I'm thrilled my Foolish dueling partner Rick Munarriz and his wife have discovered restful nights on their Select Comfort (Nasdaq: SCSS ) bed. I am certain that the company makes fabulous beds, and that his family has joined a long list of highly satisfied customers. I just have one question for Rick, though: When will he make his next Select Comfort purchase? With a 20-year limited warranty, Select Comfort sends a pretty clear message about the expected lifespan of its products.

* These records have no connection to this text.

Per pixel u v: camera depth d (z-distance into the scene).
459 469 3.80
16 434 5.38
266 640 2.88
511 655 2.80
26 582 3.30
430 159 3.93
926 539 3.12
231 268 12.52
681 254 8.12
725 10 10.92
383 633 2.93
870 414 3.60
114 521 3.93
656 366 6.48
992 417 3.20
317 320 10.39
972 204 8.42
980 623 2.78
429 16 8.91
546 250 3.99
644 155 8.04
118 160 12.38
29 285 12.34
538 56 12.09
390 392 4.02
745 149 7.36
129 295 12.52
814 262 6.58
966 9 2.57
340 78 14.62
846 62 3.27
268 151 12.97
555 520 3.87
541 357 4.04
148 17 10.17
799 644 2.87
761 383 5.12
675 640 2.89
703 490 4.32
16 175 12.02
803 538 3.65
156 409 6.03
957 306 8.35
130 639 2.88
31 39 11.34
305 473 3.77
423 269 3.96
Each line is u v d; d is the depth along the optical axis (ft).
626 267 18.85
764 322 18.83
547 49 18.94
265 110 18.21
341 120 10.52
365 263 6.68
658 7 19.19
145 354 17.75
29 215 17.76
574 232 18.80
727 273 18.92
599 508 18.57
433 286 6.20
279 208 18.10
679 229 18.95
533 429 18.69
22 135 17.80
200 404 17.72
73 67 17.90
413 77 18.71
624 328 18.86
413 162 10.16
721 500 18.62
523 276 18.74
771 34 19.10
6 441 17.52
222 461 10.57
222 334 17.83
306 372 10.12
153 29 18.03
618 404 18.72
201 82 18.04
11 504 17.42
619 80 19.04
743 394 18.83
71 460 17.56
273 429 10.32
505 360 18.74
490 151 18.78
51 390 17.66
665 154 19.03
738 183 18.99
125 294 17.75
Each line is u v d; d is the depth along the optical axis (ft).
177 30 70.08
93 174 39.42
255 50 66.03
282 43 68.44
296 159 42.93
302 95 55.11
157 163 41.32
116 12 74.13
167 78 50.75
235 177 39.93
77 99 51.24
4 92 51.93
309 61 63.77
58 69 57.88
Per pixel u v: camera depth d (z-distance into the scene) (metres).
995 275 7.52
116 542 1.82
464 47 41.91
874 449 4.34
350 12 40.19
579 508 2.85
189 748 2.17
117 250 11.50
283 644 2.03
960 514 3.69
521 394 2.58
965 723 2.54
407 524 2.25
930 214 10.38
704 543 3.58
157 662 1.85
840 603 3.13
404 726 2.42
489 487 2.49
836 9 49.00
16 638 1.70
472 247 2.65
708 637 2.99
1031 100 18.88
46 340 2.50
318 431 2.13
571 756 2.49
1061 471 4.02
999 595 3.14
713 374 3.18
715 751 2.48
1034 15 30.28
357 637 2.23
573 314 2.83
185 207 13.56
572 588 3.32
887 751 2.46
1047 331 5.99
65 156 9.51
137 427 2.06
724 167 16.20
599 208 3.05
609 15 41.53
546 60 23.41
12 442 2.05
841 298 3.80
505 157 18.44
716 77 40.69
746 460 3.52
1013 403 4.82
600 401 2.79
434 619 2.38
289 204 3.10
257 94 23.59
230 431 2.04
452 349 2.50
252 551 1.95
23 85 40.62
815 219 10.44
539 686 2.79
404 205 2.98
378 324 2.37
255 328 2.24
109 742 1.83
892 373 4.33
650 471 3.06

That quality is a double-edged sword. While it means that people are willing to pay the premium price Select Comfort commands, it also means that repeat business happens at a snail's pace. The slow pace of replacement business, and a price tag per bed that can reach in the neighborhood of $4,400, just bolster the key points of my opening article. The market size is limited, growth can't last forever, and rational people will postpone buying unless they feel financially secure enough to cover the cost.
As for Rick's glowing review of the company's financials, I feel compelled to mention the other half of the story. You can achieve a lot of per-shareearnings growth with an aggressive buyback program, generous financing plans, and a strong balance sheet. That kind of growth, however, usually comes at the expense of a company's long-run health. Especially troubling for potential investors: During the first half of 2006, Select Comfort's operating cash flows actually dropped some 70%, from $19.4 million to $5.7 million. Additionally, in the second quarter, receivable levels leapt an eye-popping 74%, on a mere 22% annualized revenue growth.
Alone, each of those trends is troubling. Put them together, and it's an ugly combination that's typically a clear sign of a company struggling to maintain its growth. Unless that trend reverses -- and soon -- investors had better make full use of those ultra-comfortable Select Comfort beds; their sinking investment might otherwise keep them up.